Когда раздалась команда «Мотор!», мы вихрем влетели внутрь и каждая постаралась занять такое место, с которого бы ее поменьше было видно. Например Катя Маркова, по фильму — Галя Четвертак, залезла в большую лохань и прикрылась веником. Мне некуда оказалось приткнуться, и я села хоть и крупным планом, но спиной к камере. Впоследствии убедилась, что лицо мое при повороте головы вполне узнаваемо. Кстати, когда картину впервые показывали на телеэкране, нас обнаженных в ней не было. Ростоцкому сказали: или он эпизод вырезает, или фильм вообще не выходит. Позже, правда, баню вернули — Станислав Иосифович отстоял.

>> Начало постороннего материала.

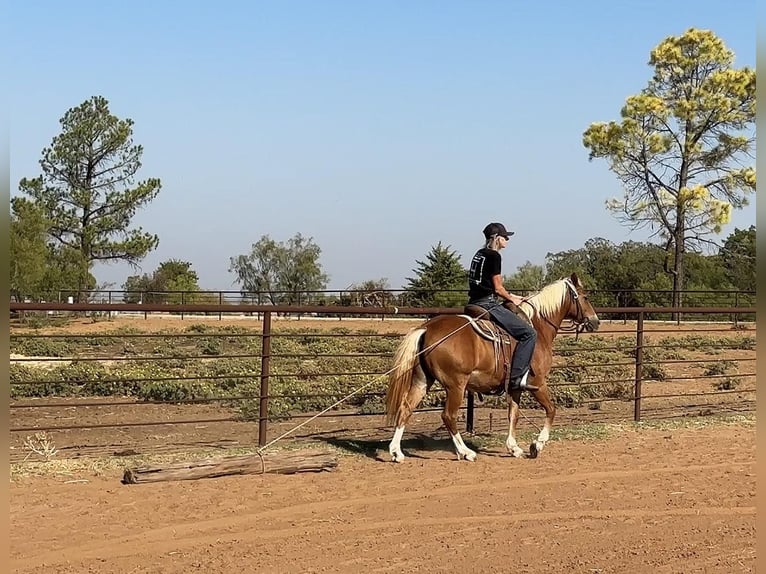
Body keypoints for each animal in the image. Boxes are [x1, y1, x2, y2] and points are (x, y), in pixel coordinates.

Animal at [388, 274, 604, 464]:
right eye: (585, 297)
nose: (596, 321)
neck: (538, 327)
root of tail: (427, 328)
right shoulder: (538, 383)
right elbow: (551, 410)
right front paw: (537, 444)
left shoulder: (516, 386)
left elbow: (513, 415)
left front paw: (514, 448)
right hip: (456, 385)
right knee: (448, 416)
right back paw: (466, 452)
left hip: (422, 380)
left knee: (406, 408)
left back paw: (397, 452)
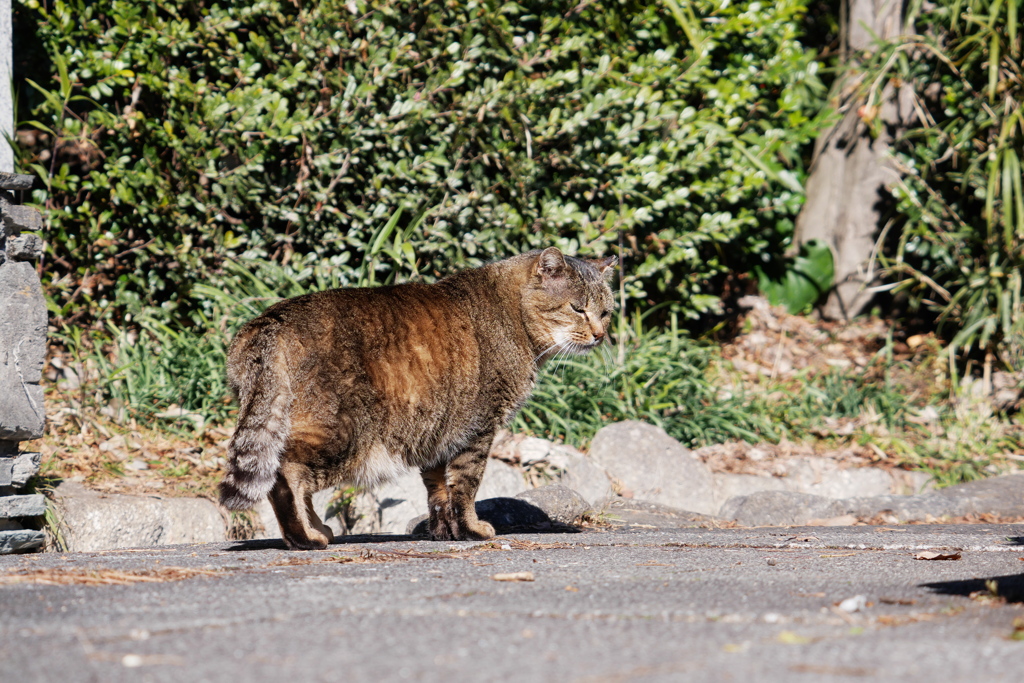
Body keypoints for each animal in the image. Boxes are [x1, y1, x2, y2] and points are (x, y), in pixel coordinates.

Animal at [219, 246, 610, 548]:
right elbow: (466, 485)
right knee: (285, 475)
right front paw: (472, 529)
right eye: (577, 308)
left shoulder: (436, 431)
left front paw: (445, 533)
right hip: (342, 435)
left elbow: (438, 490)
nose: (600, 334)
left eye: (606, 312)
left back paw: (316, 529)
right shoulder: (480, 428)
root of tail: (269, 321)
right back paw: (304, 537)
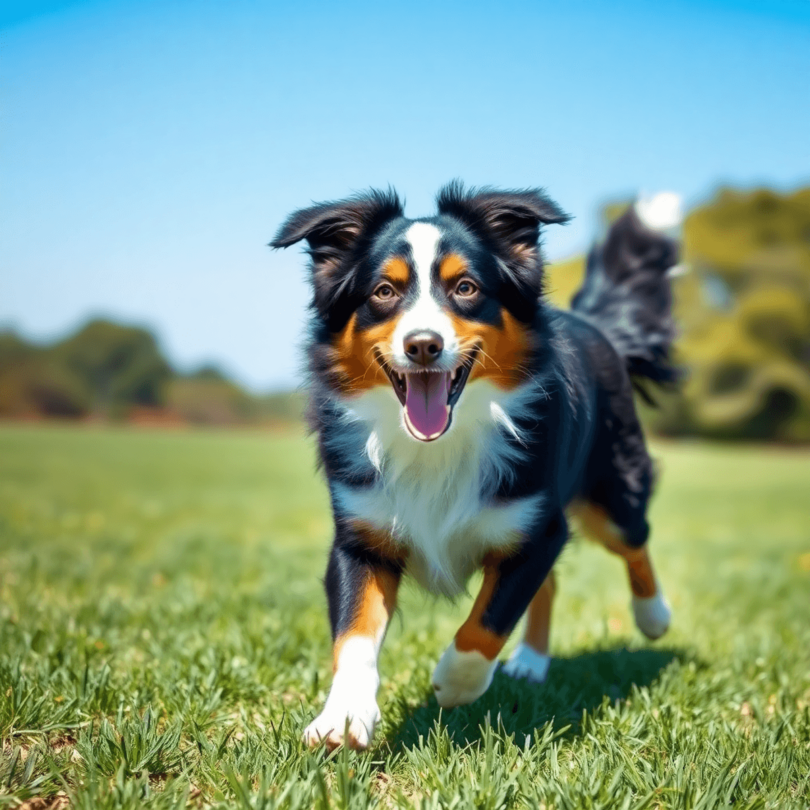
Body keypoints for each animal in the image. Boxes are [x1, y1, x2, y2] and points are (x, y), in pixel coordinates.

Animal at [270, 181, 676, 744]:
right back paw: (530, 661)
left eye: (465, 287)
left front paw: (454, 683)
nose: (423, 345)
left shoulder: (537, 525)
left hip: (612, 487)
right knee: (553, 582)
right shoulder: (361, 536)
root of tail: (595, 326)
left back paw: (653, 616)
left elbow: (488, 620)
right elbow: (354, 634)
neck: (437, 442)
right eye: (383, 292)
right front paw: (344, 715)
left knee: (634, 540)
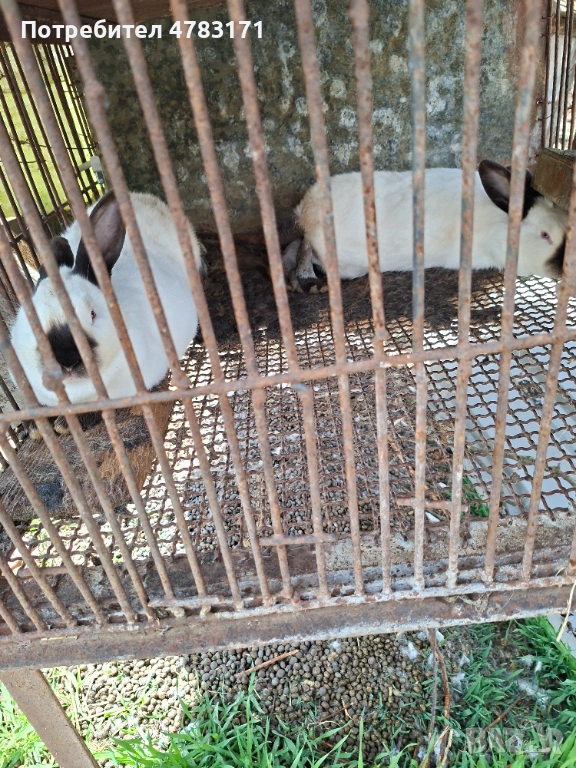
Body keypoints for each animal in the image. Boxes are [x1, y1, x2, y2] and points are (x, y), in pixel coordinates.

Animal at [10, 191, 203, 437]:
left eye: (92, 314)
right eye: (31, 317)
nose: (66, 359)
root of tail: (144, 197)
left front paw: (65, 425)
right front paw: (34, 426)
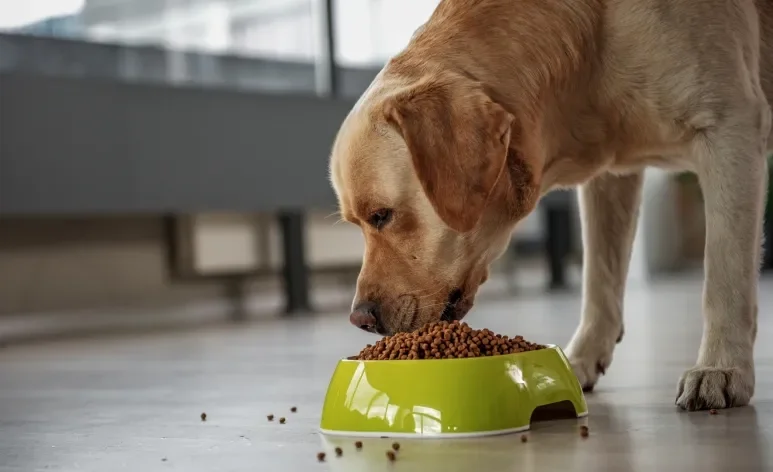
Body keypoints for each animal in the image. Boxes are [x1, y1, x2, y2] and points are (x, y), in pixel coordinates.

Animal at [328, 0, 772, 410]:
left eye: (381, 216)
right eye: (356, 223)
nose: (360, 318)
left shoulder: (730, 129)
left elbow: (725, 275)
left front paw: (721, 368)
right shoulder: (612, 175)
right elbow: (599, 277)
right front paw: (580, 359)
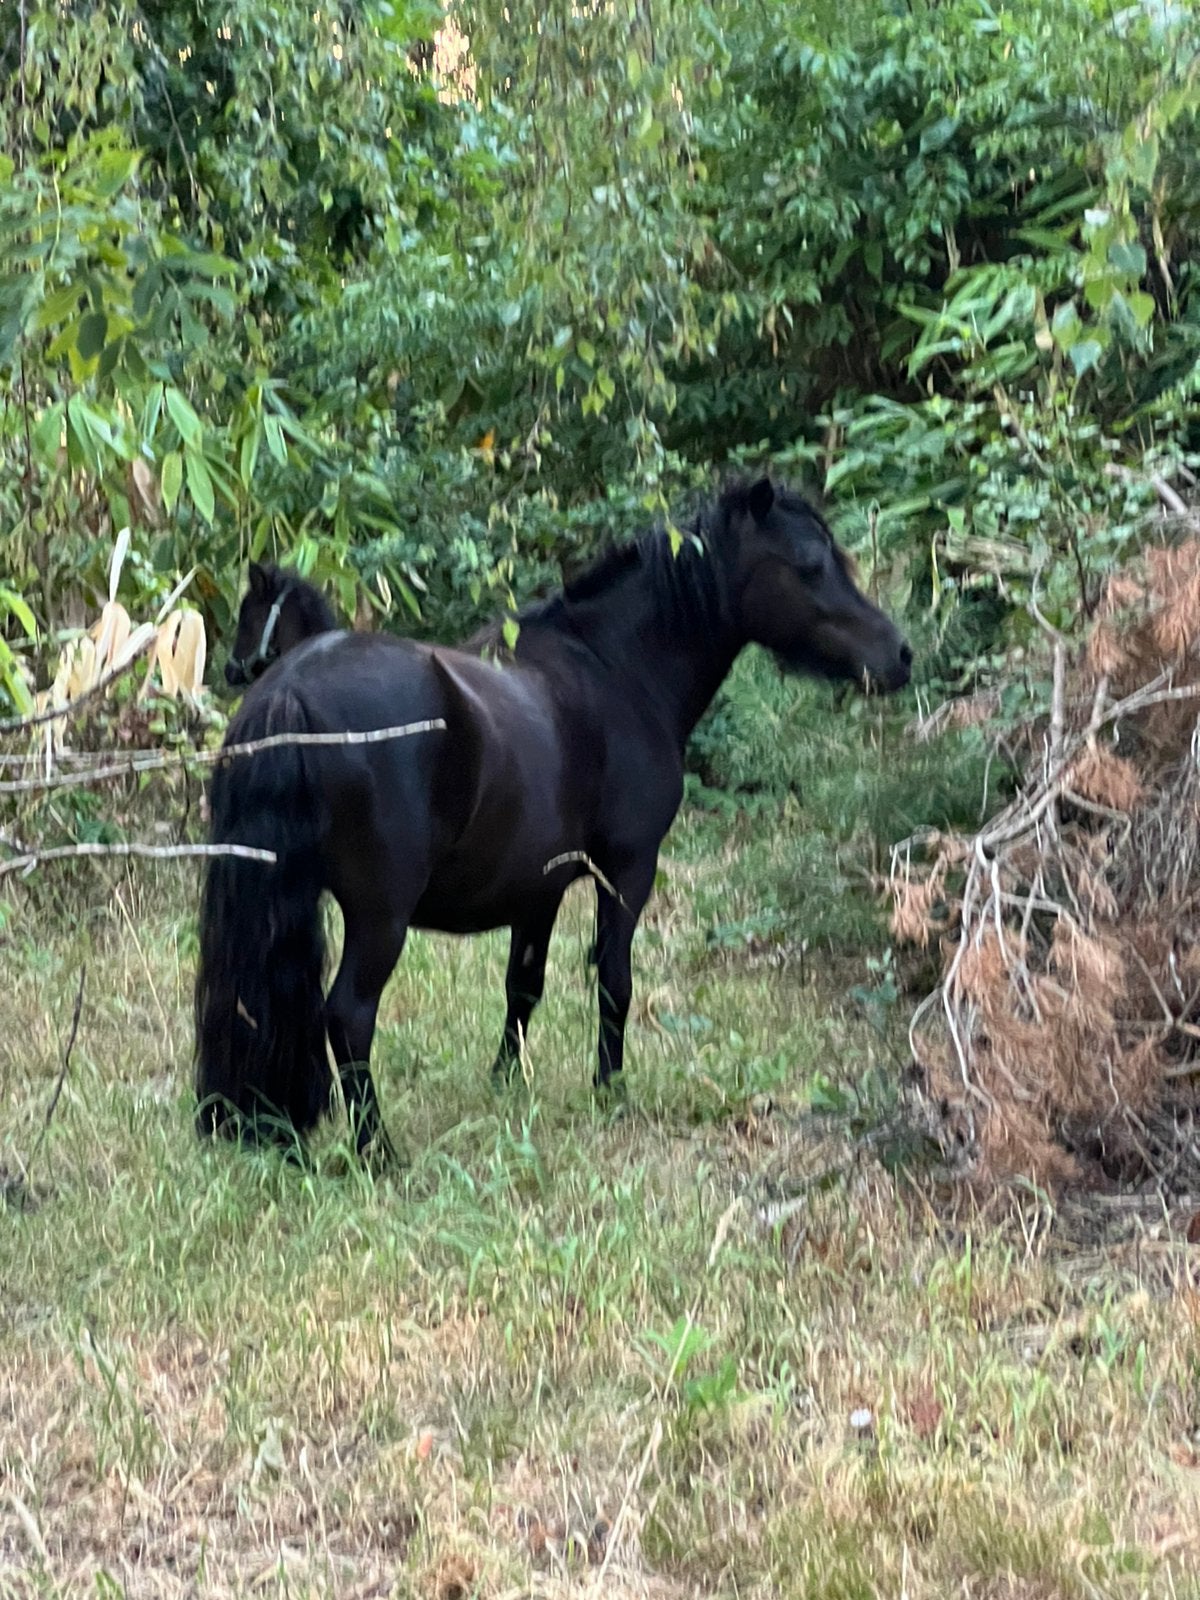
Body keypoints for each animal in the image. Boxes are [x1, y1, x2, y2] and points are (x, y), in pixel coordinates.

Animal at [195, 478, 913, 1165]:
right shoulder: (627, 871)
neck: (615, 670)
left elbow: (523, 987)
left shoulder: (536, 889)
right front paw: (611, 1090)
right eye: (810, 565)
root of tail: (289, 687)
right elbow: (615, 984)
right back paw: (378, 1150)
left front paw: (506, 1082)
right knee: (348, 1015)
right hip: (379, 918)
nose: (900, 655)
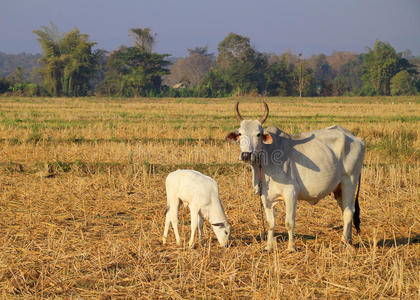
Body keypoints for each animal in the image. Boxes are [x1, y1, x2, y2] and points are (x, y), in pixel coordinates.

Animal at [226, 102, 364, 251]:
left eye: (258, 134)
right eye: (240, 133)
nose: (246, 155)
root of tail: (356, 138)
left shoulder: (291, 193)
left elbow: (289, 222)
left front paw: (291, 247)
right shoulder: (265, 197)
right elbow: (270, 223)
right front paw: (269, 246)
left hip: (349, 181)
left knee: (349, 211)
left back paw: (344, 242)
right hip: (338, 189)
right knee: (345, 211)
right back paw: (348, 240)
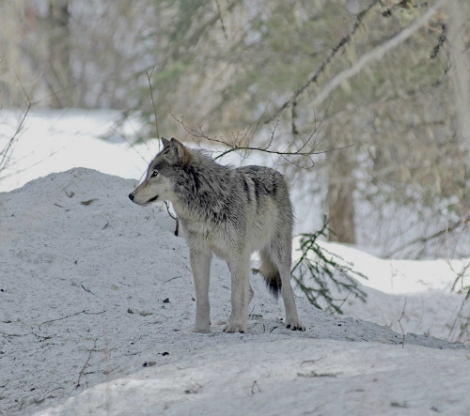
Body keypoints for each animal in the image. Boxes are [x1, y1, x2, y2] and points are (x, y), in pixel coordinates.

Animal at [129, 138, 304, 334]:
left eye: (155, 174)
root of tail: (275, 172)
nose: (130, 195)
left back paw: (293, 322)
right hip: (232, 258)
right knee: (249, 291)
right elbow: (202, 298)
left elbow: (236, 295)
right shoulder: (199, 253)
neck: (203, 204)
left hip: (275, 252)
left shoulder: (238, 252)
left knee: (286, 289)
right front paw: (202, 328)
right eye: (149, 173)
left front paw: (237, 326)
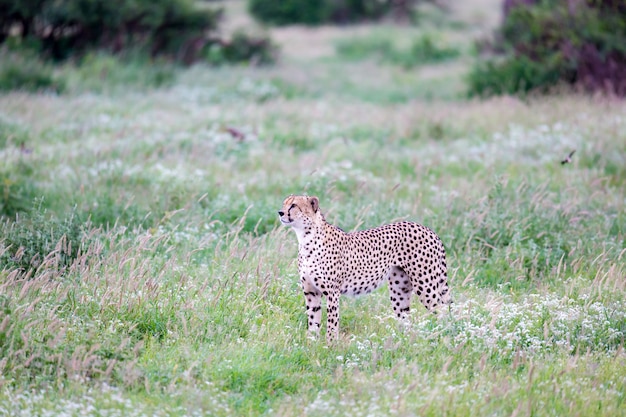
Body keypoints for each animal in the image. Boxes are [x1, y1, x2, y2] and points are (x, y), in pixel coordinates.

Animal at [276, 195, 448, 342]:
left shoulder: (332, 293)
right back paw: (403, 343)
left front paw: (330, 345)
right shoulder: (311, 291)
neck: (306, 237)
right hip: (400, 289)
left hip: (426, 285)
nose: (280, 212)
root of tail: (428, 229)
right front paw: (311, 344)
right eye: (284, 203)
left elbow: (332, 322)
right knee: (406, 319)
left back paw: (444, 339)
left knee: (444, 311)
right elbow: (313, 320)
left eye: (294, 205)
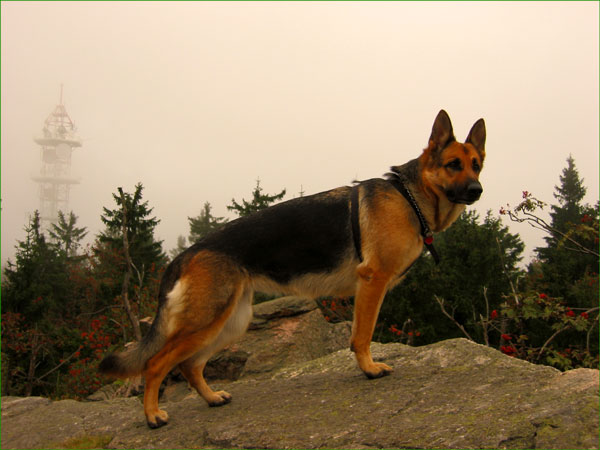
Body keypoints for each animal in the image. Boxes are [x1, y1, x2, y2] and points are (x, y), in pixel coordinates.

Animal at [99, 110, 486, 428]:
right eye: (453, 164)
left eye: (477, 164)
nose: (477, 190)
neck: (410, 197)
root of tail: (186, 253)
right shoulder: (372, 283)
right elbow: (362, 336)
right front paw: (369, 370)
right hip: (207, 321)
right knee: (156, 364)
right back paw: (152, 416)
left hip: (229, 322)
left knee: (189, 365)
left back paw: (211, 398)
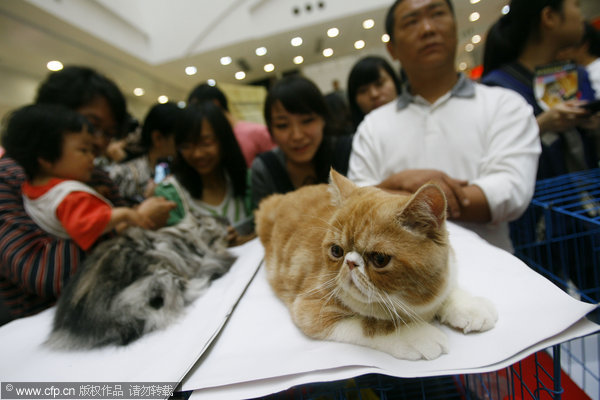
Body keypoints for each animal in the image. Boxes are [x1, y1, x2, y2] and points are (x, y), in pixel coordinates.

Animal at [256, 169, 496, 360]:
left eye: (379, 259)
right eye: (336, 251)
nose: (350, 262)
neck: (412, 303)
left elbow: (449, 289)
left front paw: (469, 306)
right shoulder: (310, 307)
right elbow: (372, 323)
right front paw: (416, 334)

Если же говорить о том, какая сцена далась особенно тяжело, это Сонина гибель. Героиню мою убивают ножом, и подруги видят Гурвич уже бездыханной. Мне на груди сделали «рану», залив ее бычьей кровью. Стояла жара, надо мной роились тучи мух, но не только пошевелиться — вздохнуть поглубже не могла, и так пришлось лежать не один час. Потом по-настоящему было плохо с сердцем, валерьянкой отпаивали. Сцену сняли не сразу. Объявили обеденный перерыв, я в гриме погибшей Сони пошла в столовую. Там на стене висели зеркала, когда увидела, как в них отражается мертвая маска вместо моего лица, стала оседать на пол...
А Лена Драпеко, которой пришлось тонуть в болоте? Как же ей досталось! Болото предварительно взорвали, чтобы жижа, дрыгва, стала не такой вязкой, а то слишком медленно затягивала и снимать сцену пришлось бы долго. Сделали несколько дублей. Лену вытаскивали из топи, мыли, переодевали, сушили голову — и опять в болото.
— При таком напряженном графике съемок успевал кто-нибудь романы крутить? Молодость ведь берет свое...
— У девочек, игравших женский взвод, времени оставалось больше, чем у нас, исполнительниц главных ролей, и там страсти кипели. Станислав Иосифович шутливо пригрозил: «Будет так и дальше, отправлю всех в Москву!» Иногда мы тоже позволяли себе «слабости». Несколько раз ночами катались с ребятами на лодках по озеру, за что нам доставалось от второго режиссера: «Вы же невыспавшиеся! Как будете выглядеть перед камерой?!»
Катю Маркову навещал муж Георгий Тараторкин, Олю Остроумову — тогда еще жених Михаил Левитин. Ко мне из Москвы приезжал поклонник. Красиво ухаживал, замуж звал, но я девчонка совсем, не готова была к серьезным отношениям. К кавалеру относилась хорошо, но не более: чувства мои, видимо, еще не проснулись. Ростоцкий и директор картины увещевали: «Куда смотришь? Любит парень тебя. Москвич, с квартирой. Что тебе еще нужно?»